Услышав эти слова, молодой, но знавший уже толк в придворной жизни Теске громко рассмеялся.
— Теперь я вижу, что вы просто лишились ума,— сказал он Муру. — Когда два великих императора решают свои дела, то истина им вовсе не нужна. Она им только мешает.
В тот же день Мур вдруг стал просить, чтобы его поселили вместе с Головниным и Хлебниковым. Японцы согласились и перевели Мура в оксио. Но Мур продолжал быть мрачным.
Иногда на него находили как будто такие же припадки меланхолии, как и на Хлебникова. А однажды он с грустью стал говорить переводчику, что должен погибнуть, ибо здесь его не принимают, а в Россию ему уже возврата нет.
— Почему так? — спросил Теске.
— Потому, что я здесь просился в службу, а потом даже в слуги к губернатору. Что мне теперь будет дома? Каторга!
Глава двадцать четвертая
ДЕНЬ РАДОСТИ
Уже было тепло на островах, и снова цвели в Матсмае сады, и пели в них японские соловьи, когда была получена утвержденная в Эддо общая записка Головнина и Мура к командирам русских судов».
Записка эта, восходившая до самого микадо, гласила:
«Мы все, как офицеры, так и матросы, и курилец Алексей, живы и находимся в городе Матсмае. Мая 10 дня 1813 года. Василий Головнин, Федор Мур».
Хлебников был в таком состоянии, что подписать записку не мог: снова он лежал сутками под теплым одеялом, сражаясь с преследовавшими его «демонами».
В ожидании прихода русских судов японцы еще раз решили пошить своим пленникам новую одежду, ибо, по словам Теске, японским начальникам было бы стыдно отпустить их в Россию в старом платье. Офицерам выдали дорогого шелка, а матросам момпы, чтобы они сами смастерили себе одежду. Алексею же дали готовый японский халат.
Наконец в середине июля пленникам объявили, что несколько дней назад мимо купеческого японского судна, стоявшего на якоре близ острова Кунашира, прошел в направлении Кунаширской гавани трехмачтовый русский корабль. Купец тотчас же снялся с якоря и поспешил в Хакодате, чтобы известить об этом японские власти.
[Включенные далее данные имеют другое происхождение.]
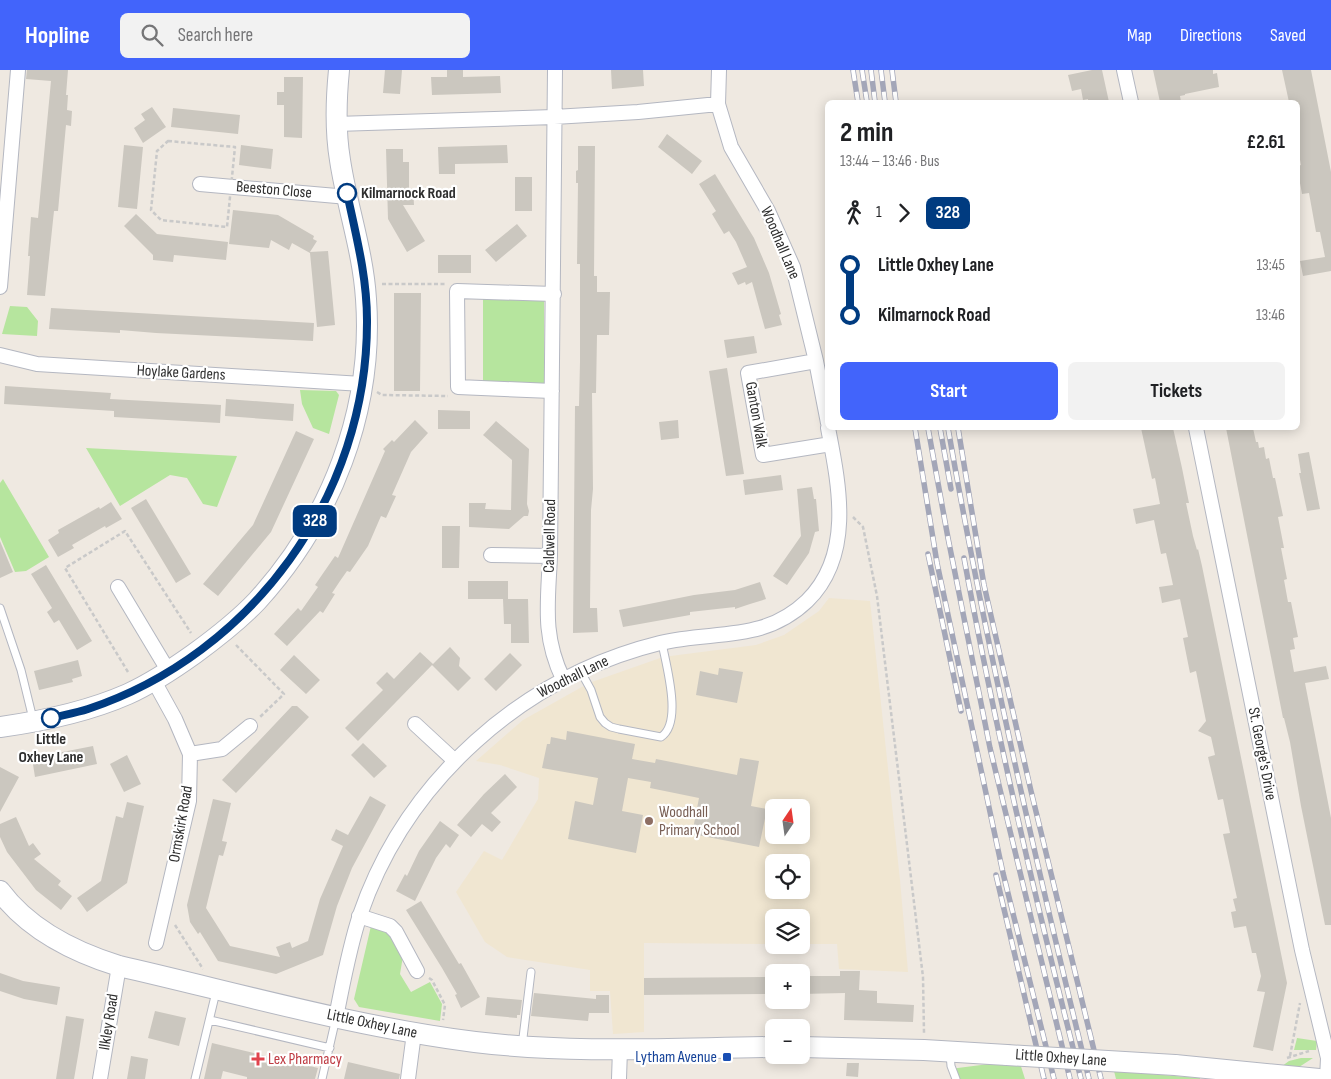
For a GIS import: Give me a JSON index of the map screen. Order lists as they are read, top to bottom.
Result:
{
  "streets": {
    "main road": ["Little Oxhey Lane"],
    "street": [
      "Beeston Close",
      "Woodhall Lane",
      "Hoylake Gardens",
      "Ganton Walk",
      "Caldwell Road",
      "St. George's Drive",
      "Ormskirk Road",
      "Ilkley Road"
    ]
  },
  "crossings": [
    ["Woodhall Lane", "Ganton Walk"],
    ["Woodhall Lane", "Caldwell Road"],
    ["Woodhall Lane", "Little Oxhey Lane"],
    ["Ilkley Road", "Little Oxhey Lane"]
  ],
  "places": {
    "other": ["Kilmarnock Road", "Little Oxhey Lane", "Woodhall Primary School"],
    "transit": ["Lytham Avenue"],
    "health": ["Lex Pharmacy"]
  },
  "lines": ["bus line 328"],
  "north": "top",
  "page": {
    "header": "Hopline",
    "search": "Search here",
    "nav": ["Map", "Directions", "Saved"],
    "on_map": "328",
    "heading": ["2 min", "13:44 – 13:46 · Bus", "£2.61"],
    "legs": ["1", "328"],
    "list": [
      {
        "name": "Little Oxhey Lane",
        "value": "13:45"
      },
      {
        "name": "Kilmarnock Road",
        "value": "13:46"
      }
    ],
    "buttons": ["Start", "Tickets"],
    "map_buttons": ["+", "−"]
  }
}
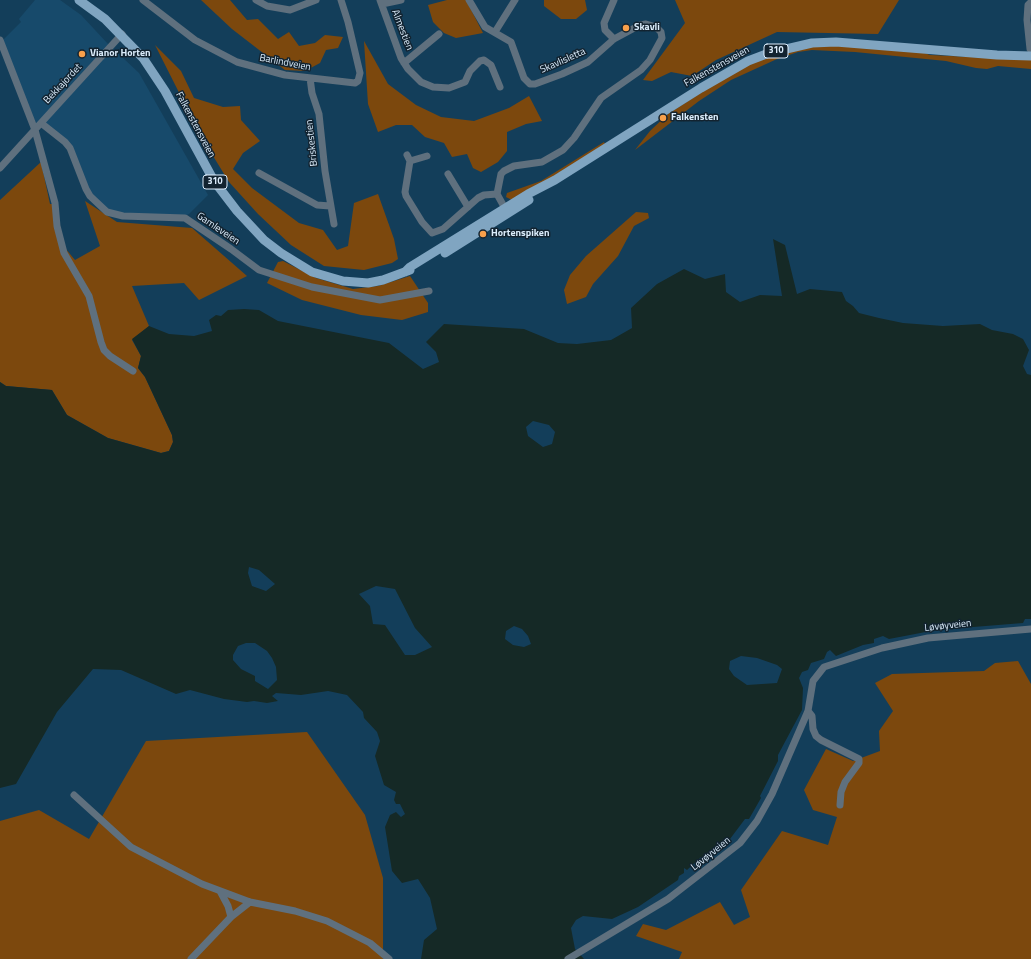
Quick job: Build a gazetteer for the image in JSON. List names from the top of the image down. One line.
{"streets":{"main road":["310","Falkenstensveien"],"street":["Almestien","Skavlisletta","Barlindveien","Bekkajordet","Briskestien","Gamleveien","Løvøyveien"]},"crossings":[["Barlindveien","Briskestien"],["Falkenstensveien","Bekkajordet"],["Bekkajordet","Gamleveien"]],"places":["Skavli","Vianor Horten","Falkensten","Hortenspiken"]}
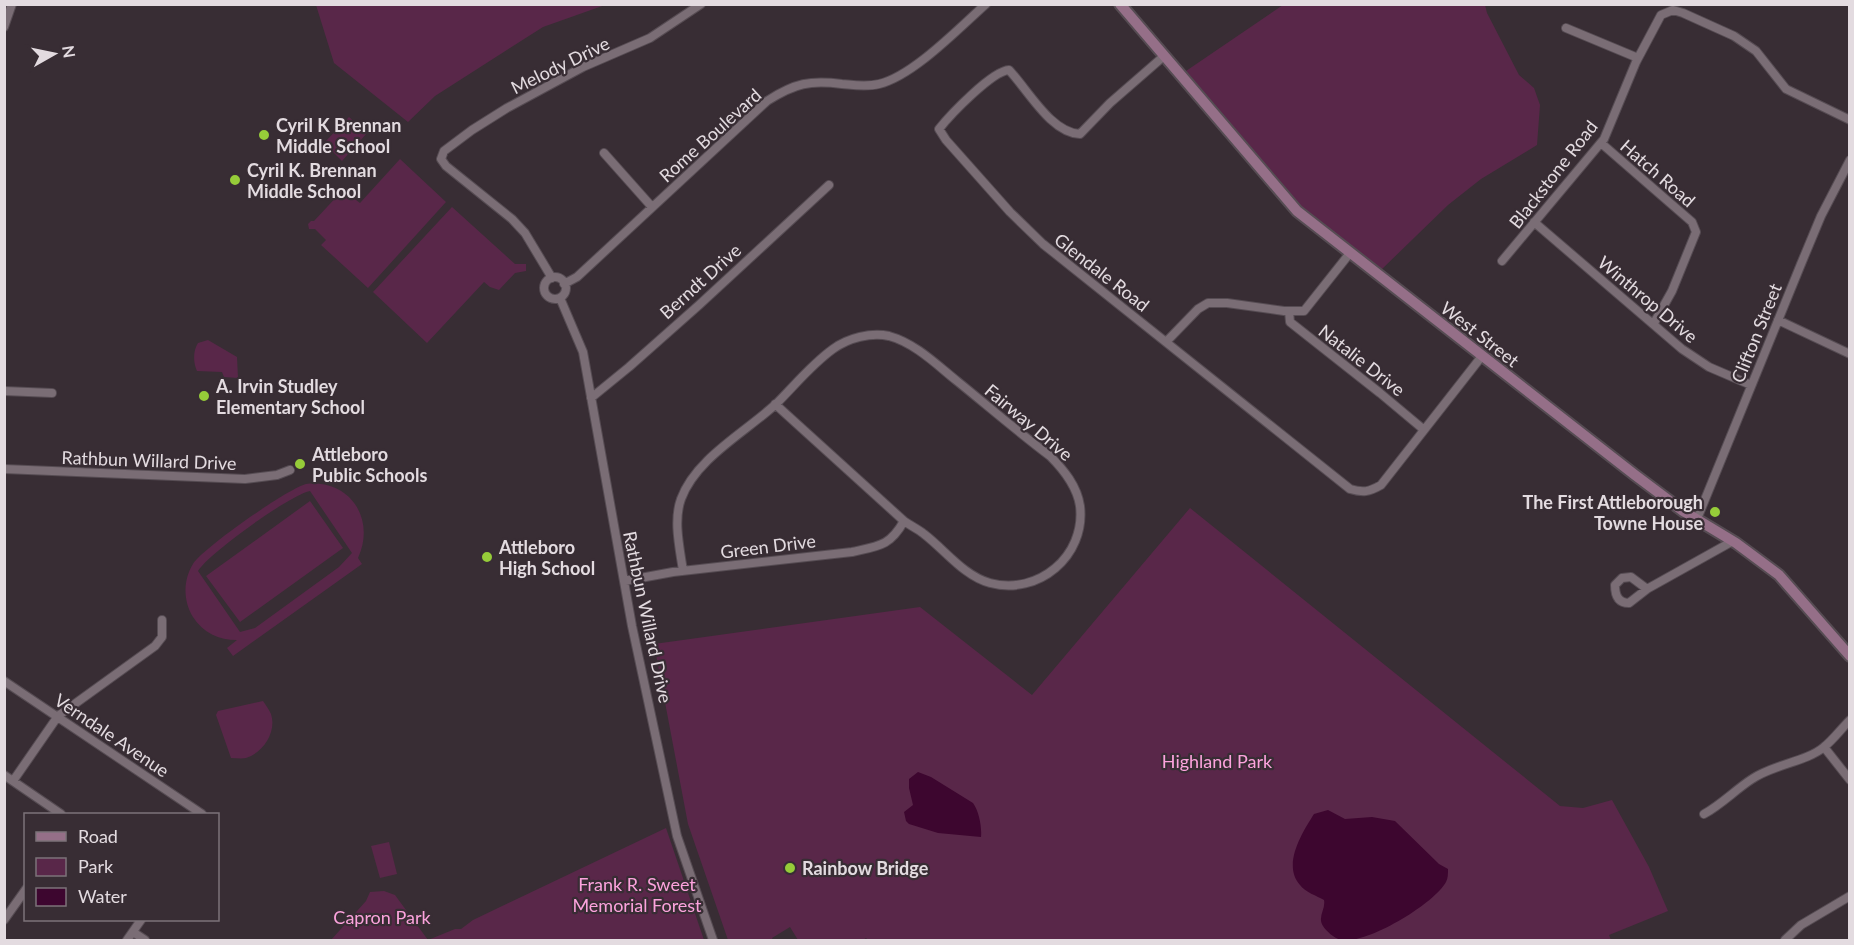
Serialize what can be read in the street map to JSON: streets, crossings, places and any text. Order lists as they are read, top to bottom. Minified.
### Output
{"streets":{"main road":["West Street"],"street":["Melody Drive","Rome Boulevard","Hatch Road","Blackstone Road","Glendale Road","Berndt Drive","Winthrop Drive","Clifton Street","Natalie Drive","Fairway Drive","Rathbun Willard Drive","Green Drive","Verndale Avenue"]},"crossings":[["Melody Drive","Rome Boulevard"],["Melody Drive","Rathbun Willard Drive"],["Rome Boulevard","Rathbun Willard Drive"],["Hatch Road","Blackstone Road"],["Hatch Road","Winthrop Drive"],["Blackstone Road","Winthrop Drive"],["Glendale Road","West Street"],["Glendale Road","Natalie Drive"],["Berndt Drive","Rathbun Willard Drive"],["Winthrop Drive","Clifton Street"],["Clifton Street","West Street"],["Fairway Drive","Green Drive"],["Rathbun Willard Drive","Green Drive"]],"parks":["Highland Park","Frank R. Sweet Memorial Forest","Capron Park"],"places":["Cyril K Brennan Middle School","Cyril K. Brennan Middle School","A. Irvin Studley Elementary School","Attleboro Public Schools","The First Attleborough Towne House","Attleboro High School","Rainbow Bridge"],"legend":["Road","Park","Water"],"north":"right"}
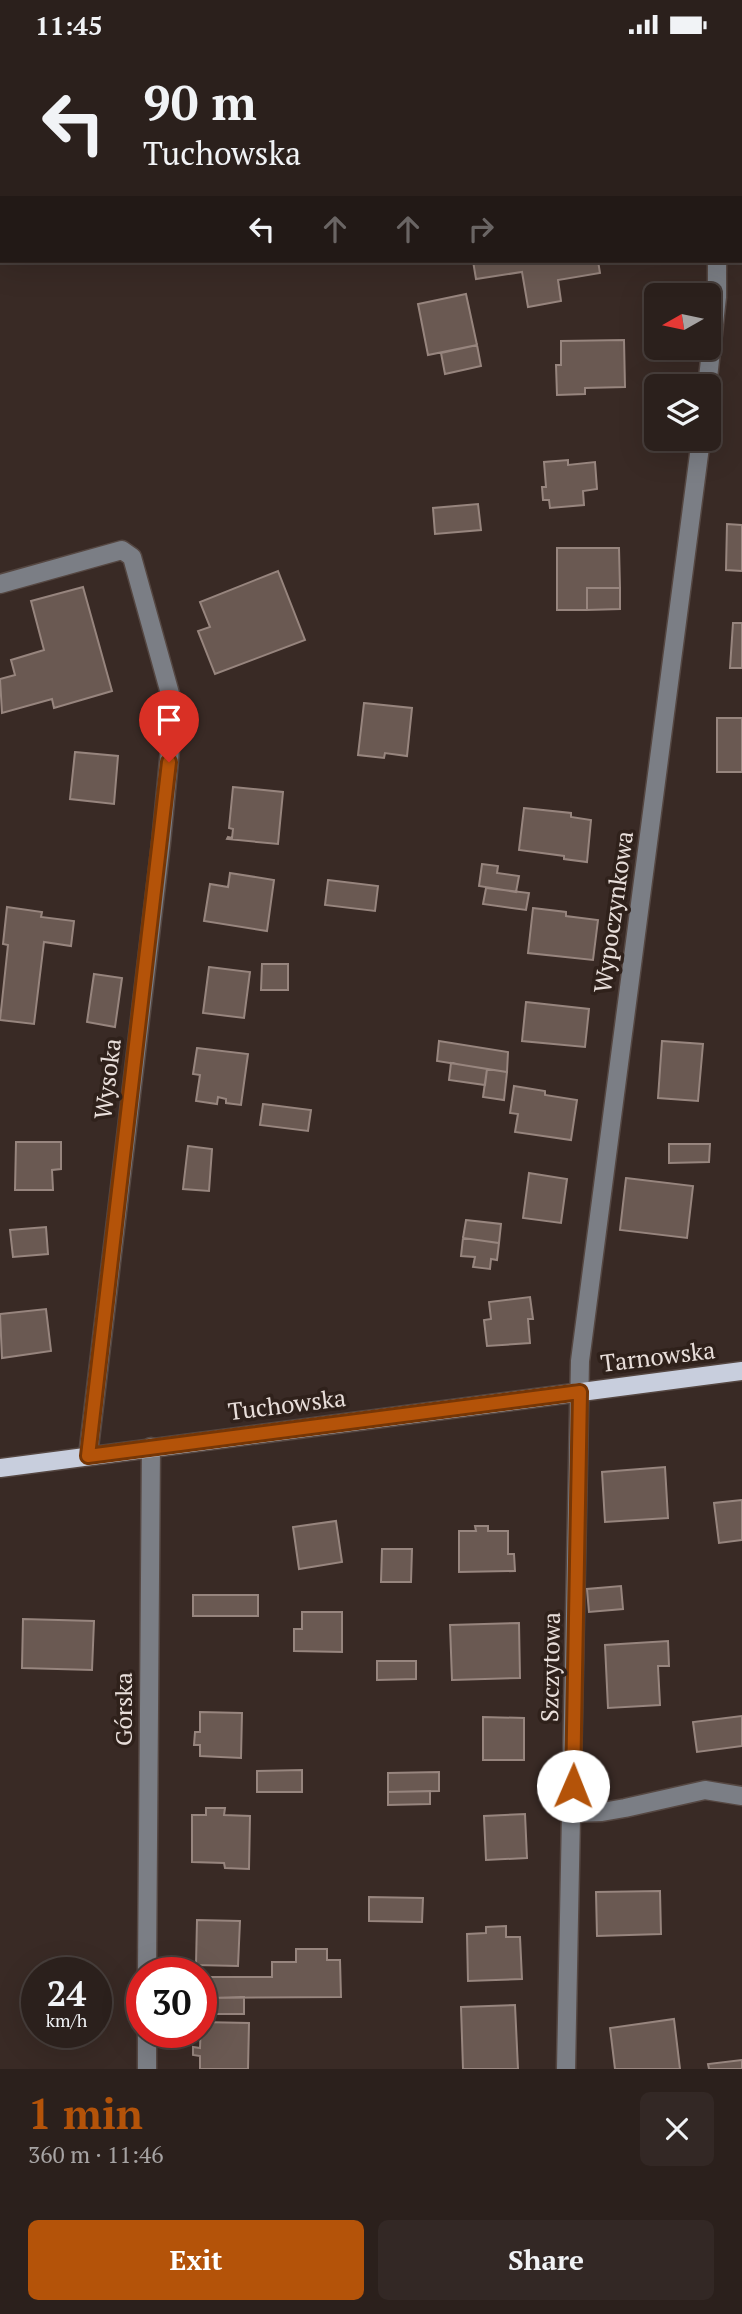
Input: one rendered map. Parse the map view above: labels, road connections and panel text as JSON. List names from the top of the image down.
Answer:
{
  "streets": {
    "main road": ["Tarnowska", "Tuchowska"],
    "street": [
      "Wypoczynkowa",
      "Wysoka",
      "Szczytowa",
      "Górska"
    ]
  },
  "crossings": [
    ["Wypoczynkowa", "Tarnowska"],
    ["Wypoczynkowa", "Tuchowska"],
    ["Wypoczynkowa", "Szczytowa"],
    ["Wysoka", "Tuchowska"],
    ["Tarnowska", "Tuchowska"],
    ["Tarnowska", "Szczytowa"],
    ["Tuchowska", "Szczytowa"],
    ["Tuchowska", "Górska"]
  ],
  "north": "left",
  "page": {
    "status": "11:45",
    "turn": ["90 m", "Tuchowska"],
    "speed": "24 km/h",
    "limit": "30",
    "heading": ["1 min", "360 m · 11:46"],
    "buttons": ["Exit", "Share"]
  }
}
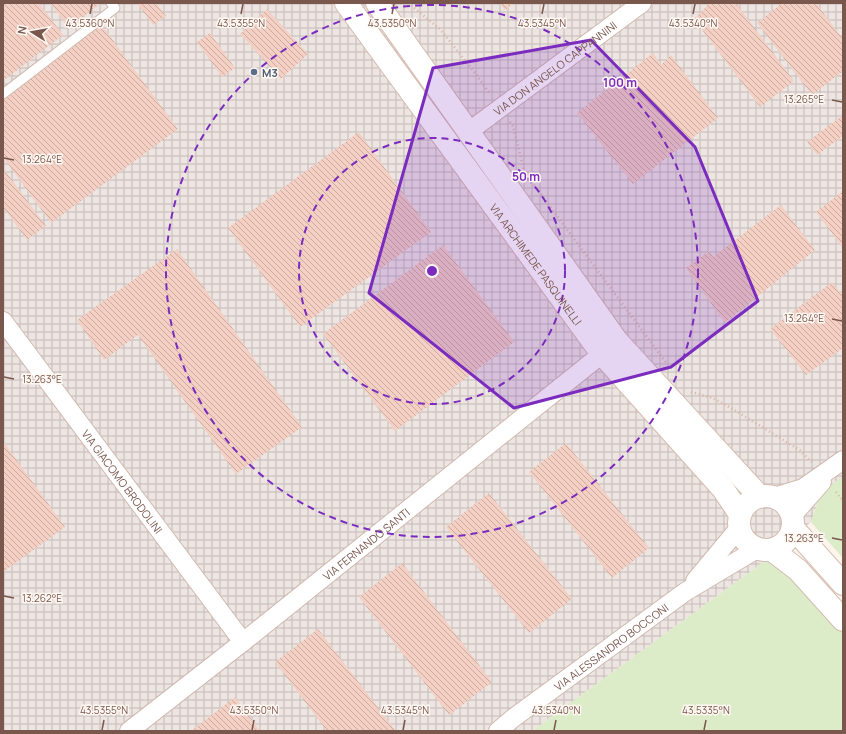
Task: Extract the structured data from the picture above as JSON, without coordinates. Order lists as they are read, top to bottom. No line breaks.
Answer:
{"streets":{"main road":["VIA ARCHIMEDE PASQUINELLI"],"street":["VIA DON ANGELO CAPPANNINI","VIA GIACOMO BRODOLINI","VIA FERNANDO SANTI","VIA ALESSANDRO BOCCONI"]},"crossings":[["VIA DON ANGELO CAPPANNINI","VIA ARCHIMEDE PASQUINELLI"],["VIA ARCHIMEDE PASQUINELLI","VIA FERNANDO SANTI"],["VIA ARCHIMEDE PASQUINELLI","VIA ALESSANDRO BOCCONI"],["VIA GIACOMO BRODOLINI","VIA FERNANDO SANTI"]],"places":["M3"],"north":"left","coordinates":["43.5360°N","43.5355°N","43.5350°N","43.5345°N","43.5340°N","13.265°E","13.264°E","13.263°E","13.262°E","43.5335°N"],"rings":["100 m","50 m"]}
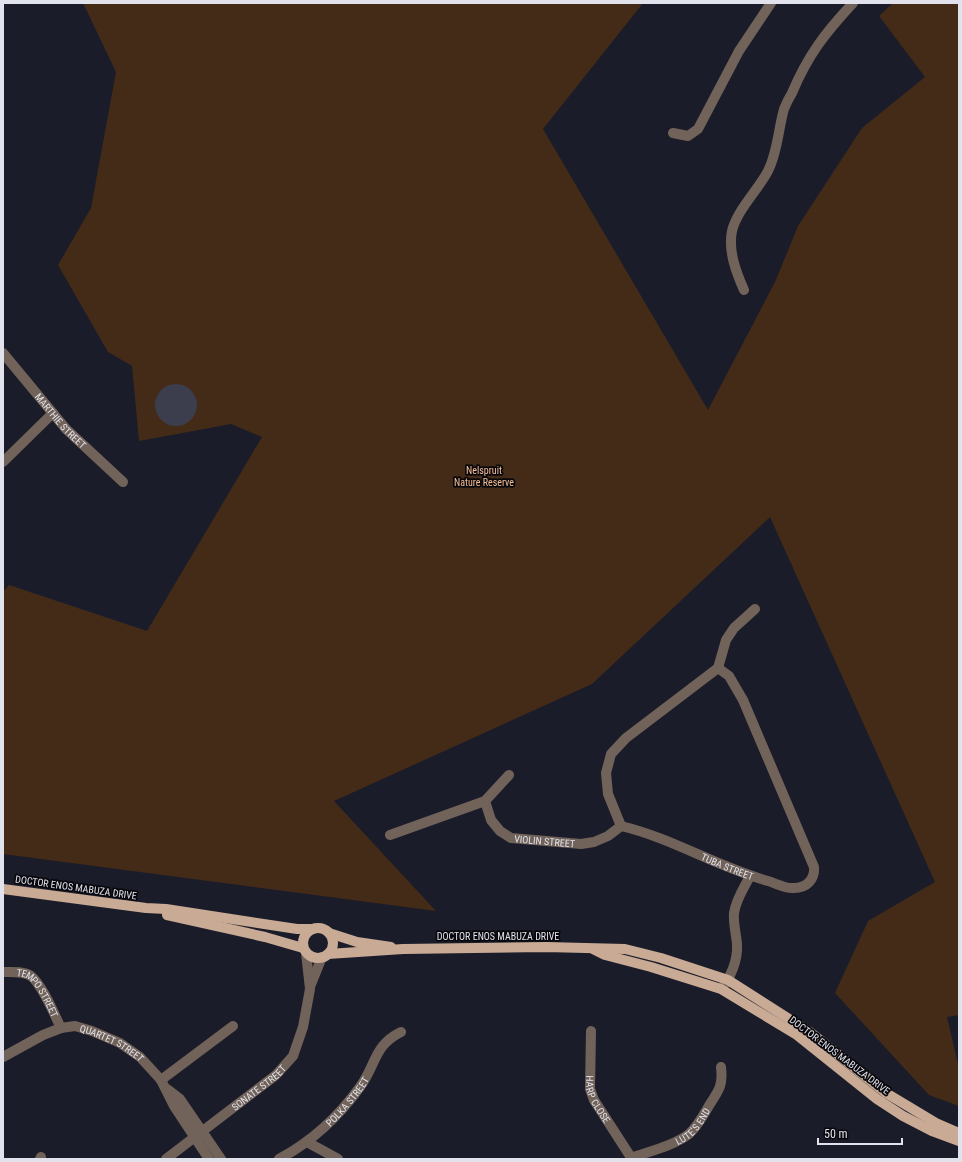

А на следующий день губернатор получил официальное донесение о прибытии шлюпа «Диана» в Кунашир. Тут же Кумаджеро, по поручению буньиоса, предложил Головнину указать, кого из матросов он намерен послать на русский корабль.
Не желая никого огорчать, Василий Михайлович предложил матросам бросить между собой жребий. Жребий пал на рыжего Симанова, Вместе с ним японцы, по просьбе Головнина, согласились отпустить и курильца Алексея. Оба они должны были отплыть в Кунашир с чиновником Сампео-Такакахи.
Василия Михайловича и Мура снова водили в замок, где гимнияги показали им полученные от Рикорда письма: одно к кунаширскому страбиагу, другое к самому Головнину.